In Campania nell’area industriale tra Caserta e Napoli prevalgono due tipologie produttive, abbigliamento e calzaturiero. Le aziende sono di diverse dimensioni, incorporano tutte le fasi della produzione o solo alcune di esse. La produzione agro-alimentare campana si estende in un’area compresa tra il cono vulcanico del Vesuvio e le montagne di Sarno a Nord e i Monti Lattari a Sud. Il ventaglio dei prodotti è ampio e va dalla trasformazione del pomodoro alle conserve, dalla pasta di Gragnano al vino e all’olio. Questi territori sono molto esposti all’azione della criminalità  organizzata e hanno l’handicap dei costi dello smaltimento dei rifiuti e delle risorse idriche. Sempre nel campo del food gli uomini del ministero segnalano anche la produzione vinicola dell’area Atripalda-Taurasi tra l’Avellinese e il Beneventano.
In Campania sono localizzate anche alcune realtà  di eccellenza della produzione di materiale ferroviario e nell’area di Nola, oltre all’interporto, si concentra l’investimento di Ntv. Degno di menzione è poi il distretto conciario di Solofra, a metà  strada tra Salerno e Avellino. Sono oltre 500 le aziende spesso molto piccole che lavorano la pelle e il resto completano la filiera nel confezionamento, nei prodotti chimici e nei servizi. 

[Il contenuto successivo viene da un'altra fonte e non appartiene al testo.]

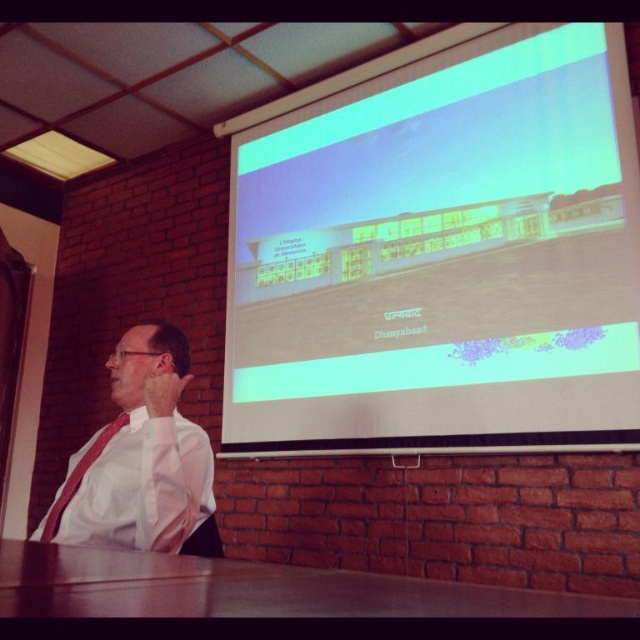
Question: Does matte plastic projector screen at upper center have a larger size compared to white shirt at left?

Choices:
 (A) no
 (B) yes

Answer: (B)

Question: Which object appears farthest from the camera in this image?

Choices:
 (A) matte plastic projector screen at upper center
 (B) matte red tie at left
 (C) white shirt at left
 (D) brown wooden table at lower center

Answer: (A)

Question: Does brown wooden table at lower center have a smaller size compared to white shirt at left?

Choices:
 (A) no
 (B) yes

Answer: (A)

Question: Which point appears farthest from the camera in this image?

Choices:
 (A) (138, 508)
 (B) (115, 426)

Answer: (B)

Question: Which object is positioned closest to the matte red tie at left?

Choices:
 (A) matte plastic projector screen at upper center
 (B) white shirt at left

Answer: (B)

Question: In this image, where is brown wooden table at lower center located relative to matte red tie at left?

Choices:
 (A) left
 (B) right

Answer: (B)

In Puglia le aree più vitali sono giudicate quelle della meccatronica (Bari), agro-alimentare (Foggia), nanotecnologie e Ict (Brindisi e Lecce). Si è anche radicata la presenza di aziende del settore aeronautico e nel Salento le piccole e piccolissime imprese che lavorano le calzature spesso coincidono con nuclei familiari. Il tessile, invece, entrato in difficoltà  per la crisi delle imprese più grandi attorno alla fine degli anni 90 è ancora da considerarsi in fase di (difficile) ristrutturazione.

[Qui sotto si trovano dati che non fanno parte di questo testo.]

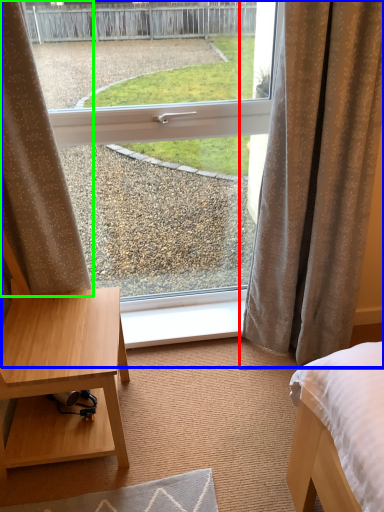
Question: Which object is the closest to the curtain (highlighted by a red box)? Choose among these: window (highlighted by a blue box) or curtain (highlighted by a green box).

Choices:
 (A) window
 (B) curtain

Answer: (A)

In attesa di avere riscontri dalla Calabria l’ultima regione monitorata dalla task force di Barca è l’Abruzzo. Nella zona di Chieti si sono concentrate piccole imprese specializzate nella lavorazione delle pelli e nell’abbigliamento e fenomeni vitali sono anche segnalati a Sulmona e Avezzano, caratterizzati da una buona performance di bilancio e da una valida integrazione con il territorio ma anche dalla mancanza di strategie per l’export. Ed è questo forse il vero giro di boa che attende i mini-distretti meridionali: o sapranno in tempi veloci mettersi in condizione di esportare oppure il loro tasso di vitalità  rischia di restare inespresso.